WC&P: Give this weapon the proper respect and it will keep you alive, in other words.
Robinson: And if you don't, you never know--you may suffer the consequences. It changed the military's perspective on the importance of the product. It's worked out very well. Surprisingly, I think all of us in the company had more fun doing that than a lot of us would really admit. It was fun.
WC&P: It gets you involved in a completely new way of looking at your product as well.
Robinson: Absolutely. And again, when you think of branding, there's a great branding message.
WC&P: Of new products you've introduced recently, what's the emphasis behind them?
Robinson: We are answering more mass market needs with some of our newer products.
WC&P: By that you mean?
Robinson: Packaged controllers to answer a set industry's needs, for instance, our cooling tower controller. That's something we've typically done. We've usually integrated one of our more normal process controllers. But that market demands product packaging that's specific to it. So, that's what we did. An interesting thing about the cooling tower market is that, over 20 years ago, we were doing the same thing. We approached it then. We found 20 years ago, though, that demand wasn't that strong--so we left it. But we're back. Why? Because the market wasn't ready and people weren't having to conserve water to the degree they are now.

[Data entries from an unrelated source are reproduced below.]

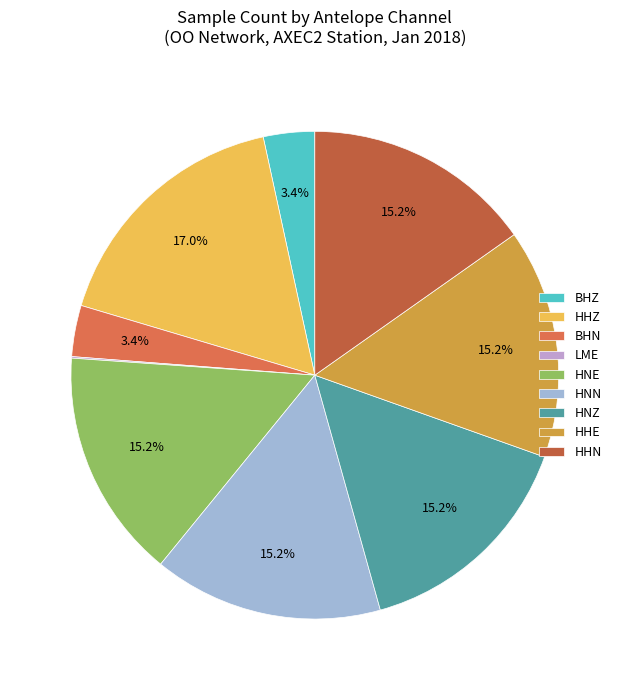

Which category has the biggest portion of the pie?

HHZ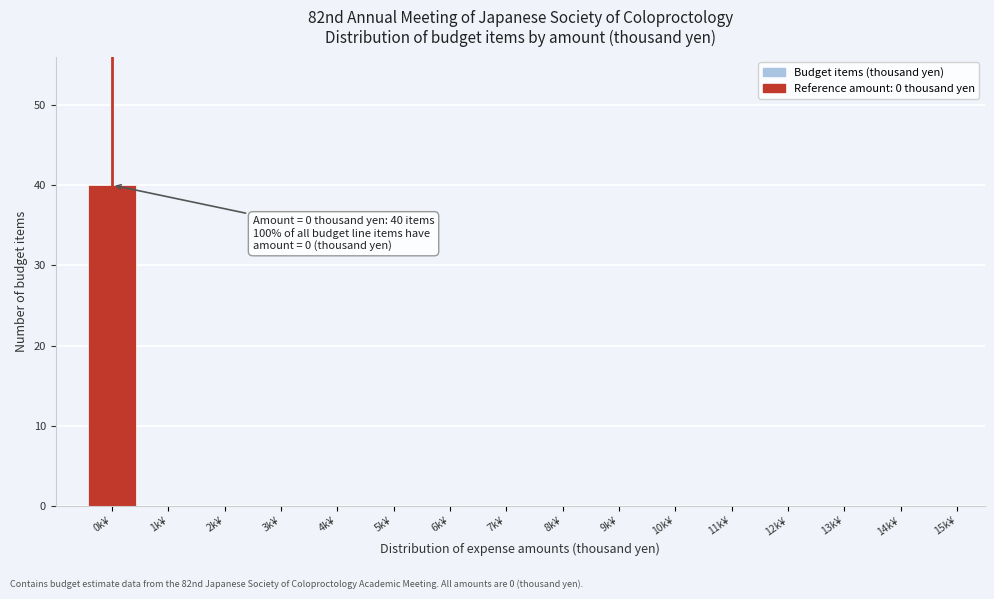

Reading right to left, extract all data points from this chart.

15k¥=0	14k¥=0	13k¥=0	12k¥=0	11k¥=0	10k¥=0	9k¥=0	8k¥=0	7k¥=0	6k¥=0	5k¥=0	4k¥=0	3k¥=0	2k¥=0	1k¥=0	0k¥=40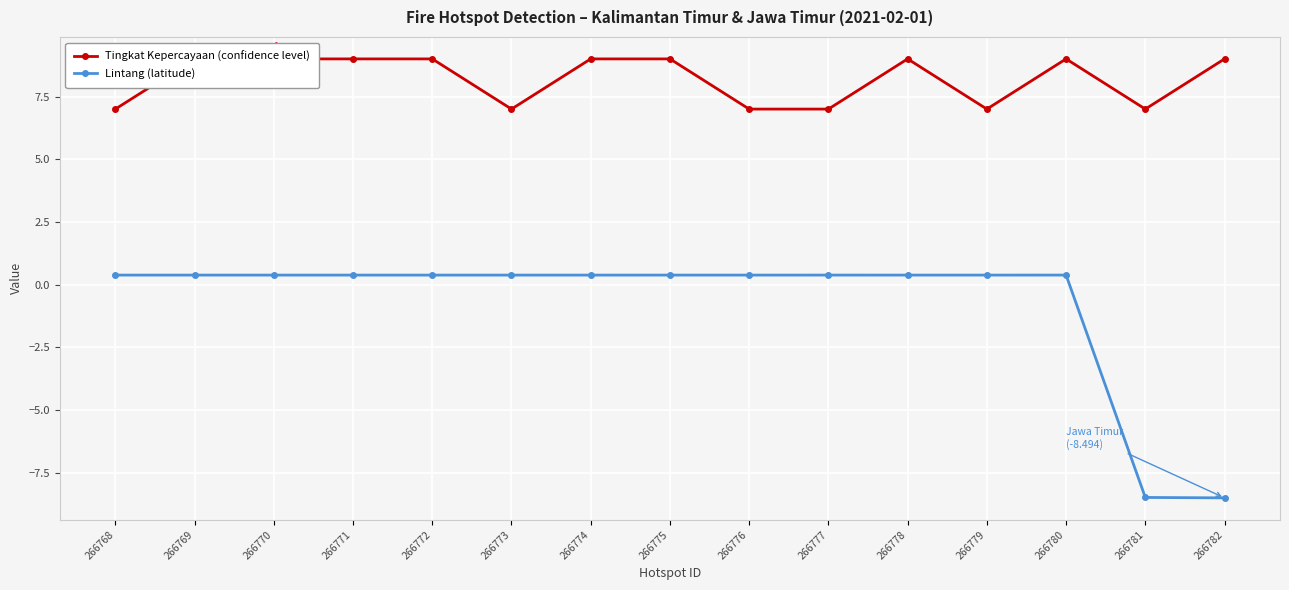

List the labels in order of Lintang (latitude) value, smallest first.

266782, 266781, 266772, 266774, 266768, 266770, 266771, 266773, 266776, 266779, 266769, 266775, 266778, 266777, 266780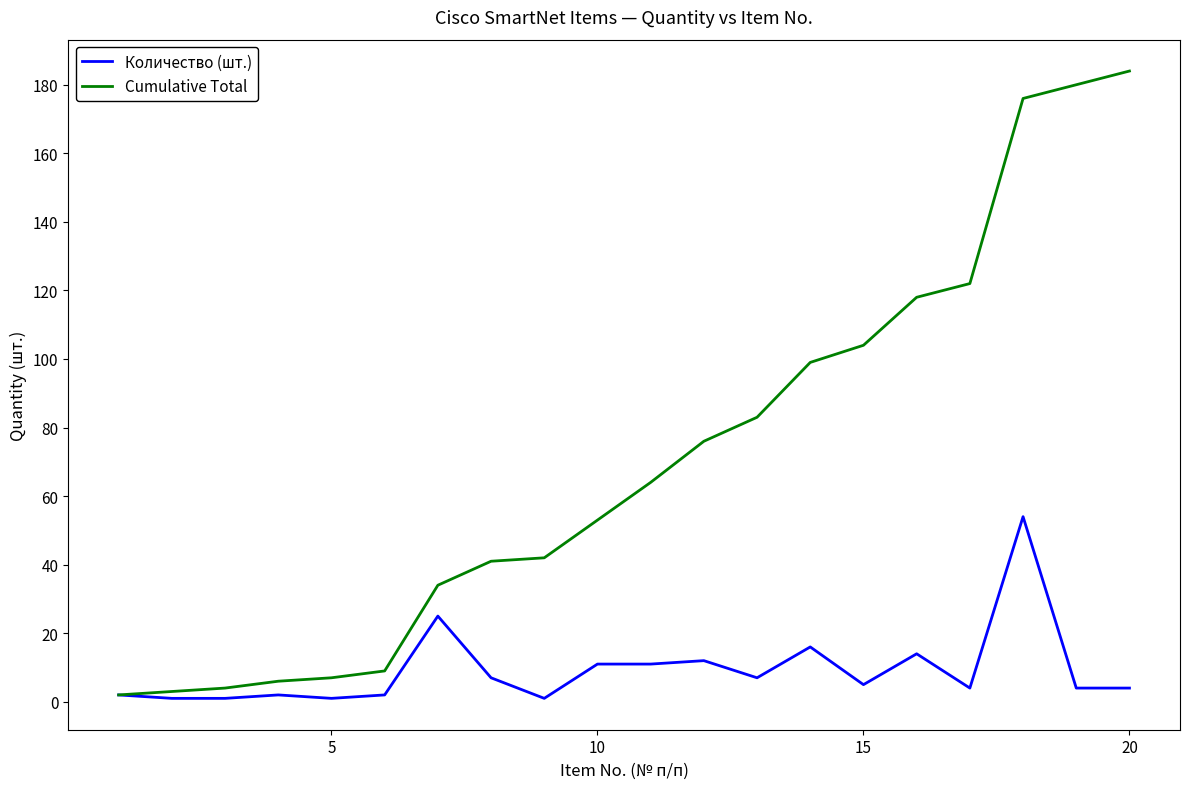

Which series has the largest total across all categories?

Cumulative Total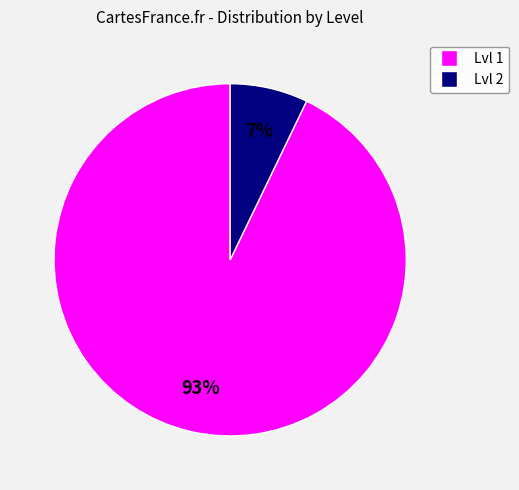

Is there any slice that represents more than half of the pie?

Yes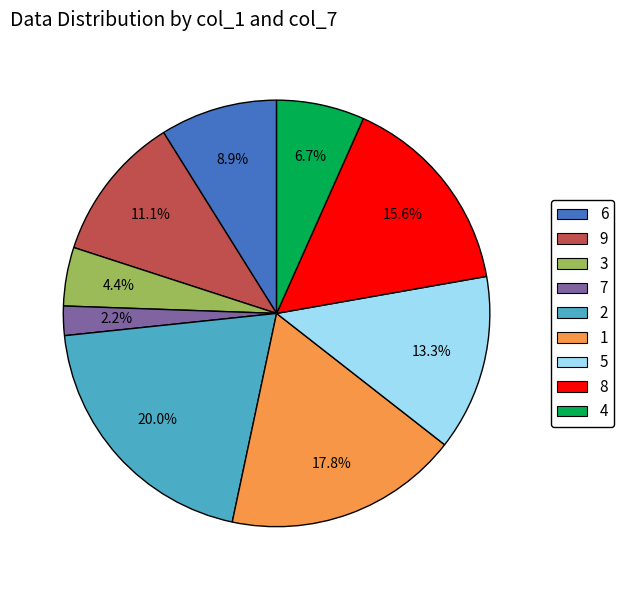

To the nearest percent, what is the difference between the largest and smallest slice percentages?

18%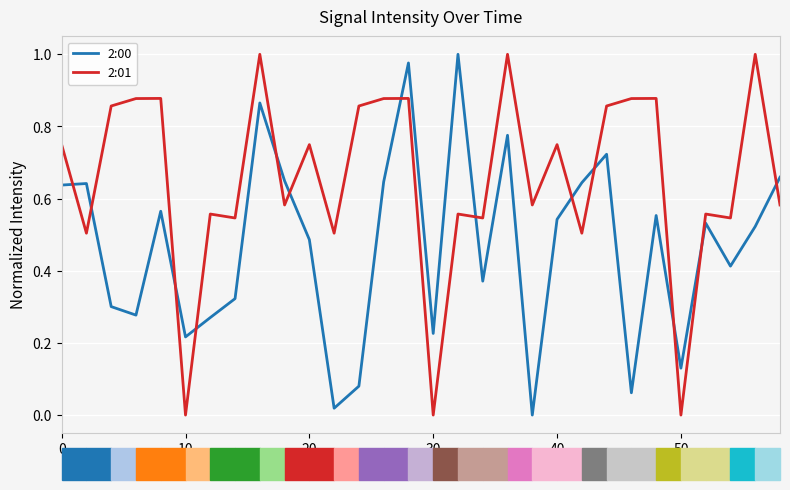

List the series in order of their overall mean, lowest first.

2:00, 2:01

WC&P: Population growth has made it a need.
Robinson: Yes, water is expensive and the equipment is as expensive. So, suddenly, it's required to control it better.
WC&P: Being in California gives you a perfect venue for that, too.
Robinson: It absolutely does. And being adjacent to Arizona doesn't hurt either.
WC&P: I'd like to get a little more detail on a few things we've touched on already. For instance, how big was your old building?
Robinson: We went from approximately 25,000 square feet to over 46,000 square feet.
WC&P: Wow. And you're in the process of moving into that now?
Robinson: Yes, we're about halfway into the new building. And the only reason we haven't completely moved is just the process of getting all the approvals from the state and city.
WC&P: Is all your production done there? Or do you contract out and have some done outside and assemble things there?
Robinson: The majority of our manufacturing is done there in Carlsbad. However, yes, we do have some assembly that's done outside.
WC&P: Even overseas?
Robinson: No. Currently, we do not have any overseas.
WC&P: What's required as far as the expertise of your workforce? What breadth of expertise do you have to have in-house?
Robinson: Pretty wide. I mean everything from, obviously, very technical engineers to janitors.
WC&P: In closing, what would be the message you would like to give out to the POU/POE industry which is the primary readership of our magazine?
Robinson: To answer your question, Myron L is just a small company that genuinely cares about the quality of water in the world and to providing for the needs and tools that are necessary to make a difference. Maybe a better way of putting it would be that we are and will remain committed to the water quality industry and to providing accurate, reliable instruments to meet its changing needs.